Solve over $\mathbb{R}$:
$f(x^2 + y) = f(x^{27} + 2y) + f(x^4)$
from Chan's handout, "Intro to functional equations", (https://web.evanchen.cc/handouts/FuncEq-Intro/FuncEq-Intro.pdf)
My solution differs from the one given, and I was just wondering whether mine had some flaw or not. Please point out mistakes/corrections/improvements.
Plugging in $x,y=0$ we get $f(0)=0$,Plugging in $x=1,y=0$ we get $f(1)=0$ Now, for $x=1,y=q$, we get $f(1+q)=f(1+2q)$ replacing $1+q$ by $p$, $f(p)=f(p+q)$ and by setting $p=0$ we get $f(q)=0$ for all $q \in \mathbb{R}$.
My main doubt is whether I can set $p=0$ (or anything) as I feel that could be a mistake because that would fix $q$.
Another thought I had was for $x=0,y=y$, we get $f(y)=f(2y)$. Can this be put to any good use?

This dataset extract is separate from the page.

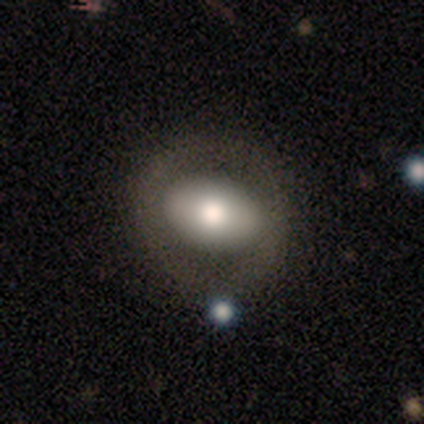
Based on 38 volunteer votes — smooth-or-featured: smooth: 63% | featured or disk: 32% | star or artifact: 5%
  how-rounded: in between: 88% | round: 12% | cigar-shaped: 0%
  merging: none: 81% | minor disturbance: 8% | major disturbance: 8% | merger: 3%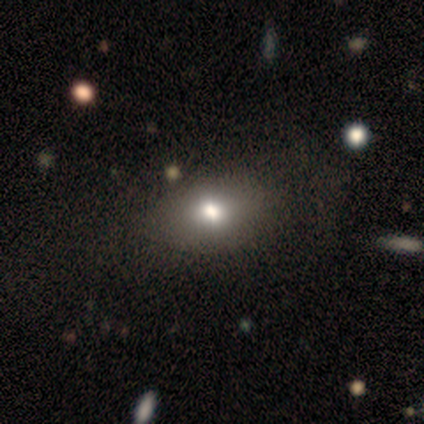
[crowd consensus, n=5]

Thanks a lot for your help!
Well, you're right about fixing $q$. What you did was assume $p=1+q$, so the value of $p$ is dependent on $q$ and vice versa, so that's illegal. Setting $p=0$ is the same as setting $q=-1$, which only works for this $q$, in other words, you've proved only that $f(-1)=0$
I think if you want another solution you can try $y=x^4-x^2$, this gets you: $$f(x^{27}+2x^4-2x^2)=0$$ Since the expression inside can attain any real value, then $f(y)=0$ for all $y \in \mathbb{R}$